Kaynak alıntısı >>
'Vize kalkacak' aldatmacası: ‘Türkiye AB’nin göçmen kampı olacak’

AB ile yapılan Geri Kabul Anlaşması hakkında, CHP Kırklareli Milletvekili ve İçişleri Komisyonu üyesi Mehmet S. Kesimoğlu’yla konuştuk. Anlaşma sonucu yüzbinlerce göçmenin Türkiye’ye gönderileceğini belirten Kesimoğlu, AB’nin Türkiye’ye sömürge muamelesi yapmış olduğunu söylüyor.

Serdar Şahinkaya

AKP hükümeti, içinde “Vize Politikası Alanında İşbirliği Hakkında Ortak Beyan”ın da bulunduğu “İzinsiz İkamet Eden Kişilerin Geri Kabulüne İlişkin Anlaşma”yı, kısa adıyla “Geri Kabul Anlaşması”nı 8 Ocak’ta TBMM’ye sundu. Anlaşma 30 Ocak’ta İçişleri Komisyonu’nda görüşüldü. 5 Şubat’ta Dışişleri Komisyonu’nda kabul edilip ardından TBMM Genel Kurulu’na indirilecek.

17 Aralık’ta patlayan yolsuzlukları yeni propaganda malzemeleriyle onarmaya çalışan iktidar, Türkiye’nin uzun süredir alamadığı ve uzun bir süre de alamayacağı AB üyeleri içinde “vizesiz serbest dolaşım” hakkını bu Anlaşma ile başlatacağını ileri sürüyor ve seçim meydanlarında kullanmaya hazırlanıyor.

Anlaşma’nın gerçek yüzünü, CHP Kırklareli Milletvekili ve İçişleri Komisyonu üyesi Mehmet S. Kesimoğlu ile görüştük.

Verilen bilgiler >>
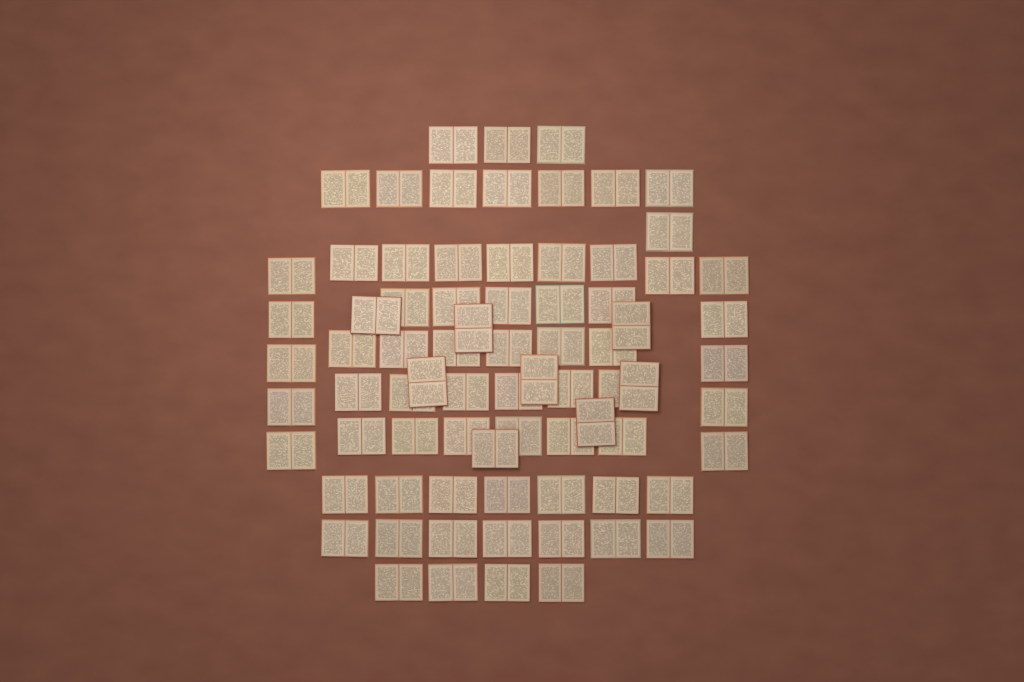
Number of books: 77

Verilen görev 1 >>
Kaynak alıntısından "Serdar Şahinkaya" ile başlayıp "Genel Kurulu’na indirilecek." ile biten bölümü aynen döndürün.
Verilen görev 2 >>
Kaynak alıntısına göre anlaşma İçişleri Komisyonu'nda hangi tarihte görüşüldü?
Bu satırlara ihtiyaç yoktur.

Alıştırma sonucu 1 >>
Serdar Şahinkaya

AKP hükümeti, içinde “Vize Politikası Alanında İşbirliği Hakkında Ortak Beyan”ın da bulunduğu “İzinsiz İkamet Eden Kişilerin Geri Kabulüne İlişkin Anlaşma”yı, kısa adıyla “Geri Kabul Anlaşması”nı 8 Ocak’ta TBMM’ye sundu. Anlaşma 30 Ocak’ta İçişleri Komisyonu’nda görüşüldü. 5 Şubat’ta Dışişleri Komisyonu’nda kabul edilip ardından TBMM Genel Kurulu’na indirilecek.

Alıştırma sonucu 2 >>
30 Ocak'ta.